Non au projet de centre de compostage voisin de Saraguay
Montréal, le 22 octobre 2013
Monsieur Yves-François Blanchet
Ministre du Développement durable, de l’Environnement, de la Faune et des Parcs
Monsieur le Ministre,
Les citoyens de Saraguay, quartier situé dans l’ouest de l’arrondissement Ahuntsic-Cartierville, à Montréal, ont mandaté notre comité pour vous signifier leur désapprobation dans le choix du site d’implantation du centre de compostage de l’Ouest à St-Laurent, prévu dans le cadre du Plan métropolitain de gestion des matières résiduelles de la Communauté métropolitaine de Montréal.
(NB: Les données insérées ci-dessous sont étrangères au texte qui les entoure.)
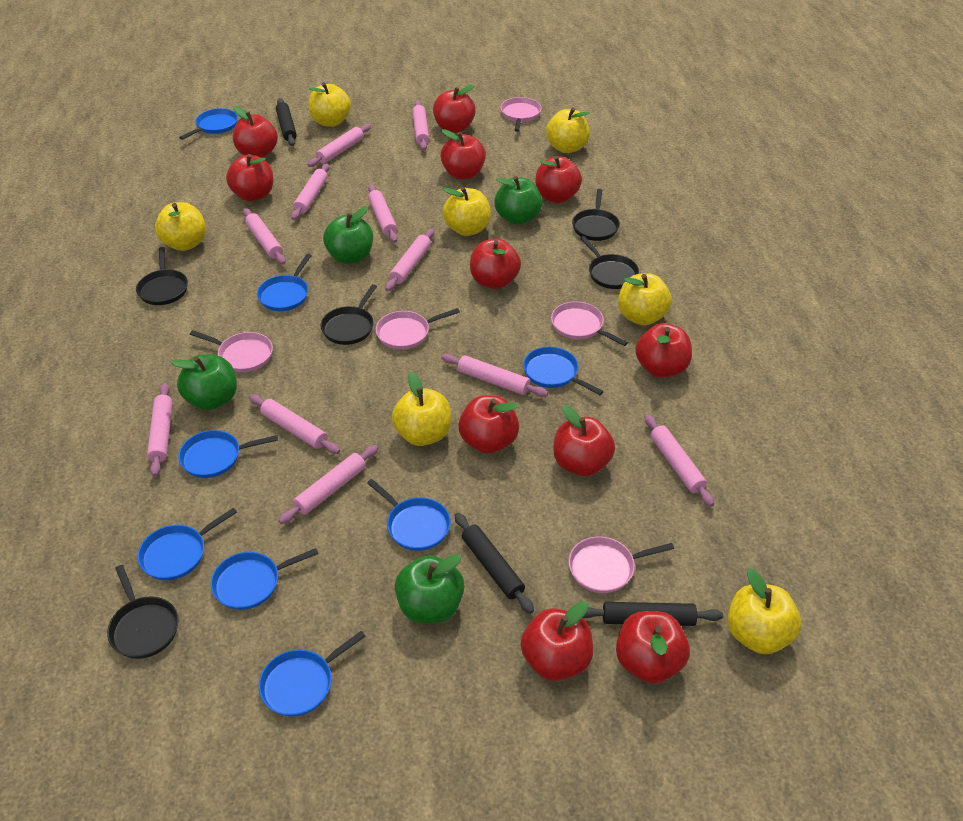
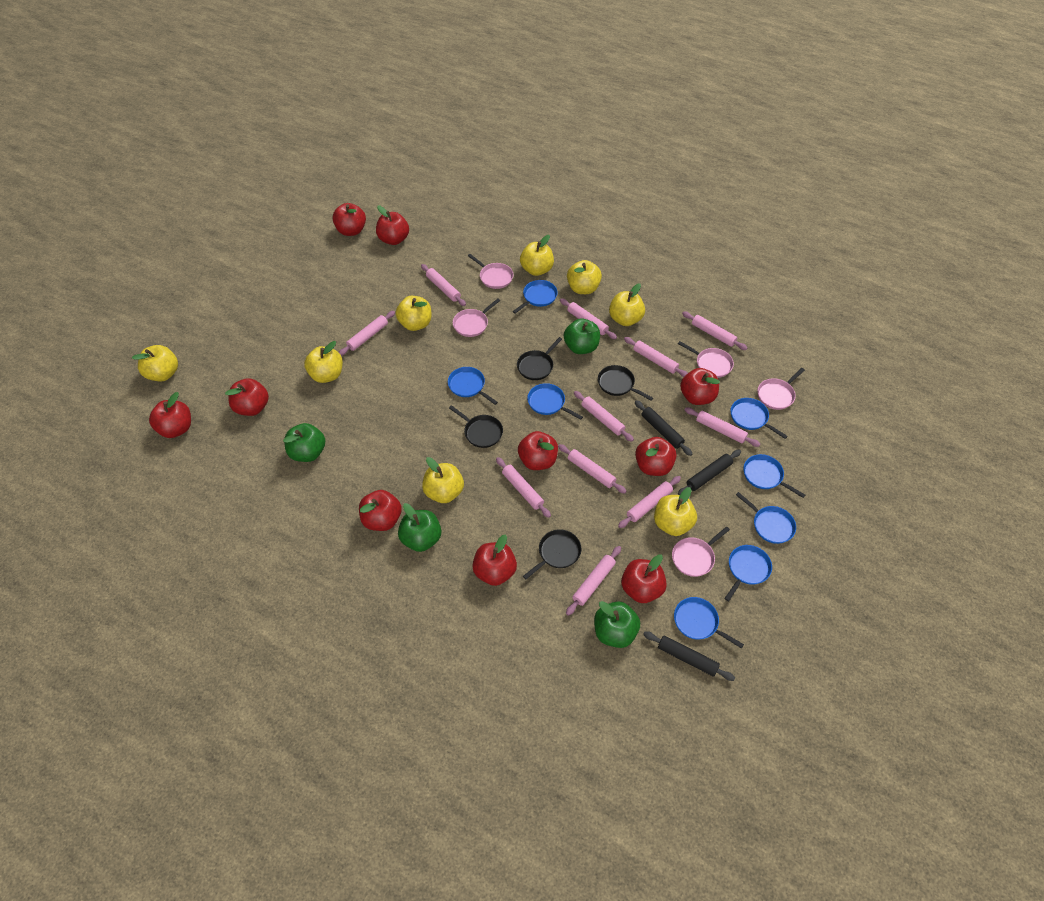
black pan: [107,565,179,659] [136,247,188,305] [320,284,377,345] [572,189,620,241] [580,236,639,289] = 5 -> [449,405,503,448] [517,337,562,380] [523,529,581,579] [598,365,653,401] = 4
red apple: [226,154,273,201] [233,106,278,158] [433,85,476,133] [440,129,486,180] [458,395,519,454] [470,239,521,289] [521,601,593,681] [536,156,582,203] [554,405,615,476] [616,611,690,684] [635,323,692,378] = 11 -> [149,392,191,438] [225,378,269,416] [332,203,366,236] [359,490,402,531] [376,206,409,245] [472,535,517,586] [518,431,558,470] [621,554,667,603] [635,437,677,476] [680,368,720,405] = 10
yellow apple: [155,202,206,251] [309,82,351,127] [392,372,451,446] [443,187,491,236] [546,107,590,153] [618,273,672,325] [727,568,801,654] = 7 -> [132,345,178,381] [304,341,343,383] [396,296,431,331] [422,457,464,503] [520,235,554,276] [567,260,602,294] [609,283,645,326] [654,487,697,536] = 8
Les consultations publiques d’octobre 2012 nous ont révélé ce projet qui suscite beaucoup d’inquiétudes. Nous n’étions alors pas assez renseignés et organisés pour nous impliquer adéquatement dans le débat. Mais nous sommes maintenant prêts à partager avec vous nos objections.
Sur le plan environnemental, les odeurs, les polluants chimiques et microbiologiques, les risques de contamination des cours d’eau, le bruit et la circulation de camions nous préoccupent. Soulignons que les lignes directrices pour l’encadrement des activités de compostage sont transgressées ou presque de plusieurs façons dans ce projet :
Zone résidentielle à 450 mètres de la limite du terrain la plus proche
Piste cyclable à moins de 500 mètres
Parc-Nature du Bois-de-Liesse à environ 375 mètres
Bois de Saraguay à environ 1 kilomètre
Ruisseau Brooks à 60 mètres
Zone inondable à moins de 100 mètres
Au niveau de la sécurité, Aéroports de Montréal (ADM) a souligné à quelques reprises que ce terrain se trouvait dans la zone primaire de péril aviaire qui s’étend à 8 km alors que le centre de compostage serait à moins de 2 km. Si le contrôle des déchets n’était pas à la hauteur de ses attentes, il faudrait s’attendre à une intervention de la part de Transport Canada.
Du point de vue économique, l’achat pour 16,3 millions de dollars, plus une compensation pour les locataires, d’un terrain qui fût payé 11 millions en 2007 nous semble coûteux, surtout que le propriétaire contestera vraisemblablement l’offre en justice, espérant la bonifier. Soulignons ici que l’UPAC et l’EPIM se penchent sur les événements qui ont mené à cette transaction qui est jugée suspecte par certains.
Dans une perspective plus globale, nous remettons en question le principe du Plan directeur de gestion des matières résiduelles de l’agglomération de Montréal 2010-2014 qui prévoit l’implantation des infrastructures aux 4 points cardinaux de l’île. Ce concept décuple les coûts, multiplie les déplacements des produits du compostage et dérange une multitude de citoyens. Est-il vraiment équitable de traiter partout en périphérie des déchets principalement produits au centre d’une agglomération?
Suite à la remise en question récente du site de St-Michel, nous croyons que le temps est venu de réévaluer l’ensemble du projet. Nous sommes prêts à vous rencontrer pour en discuter.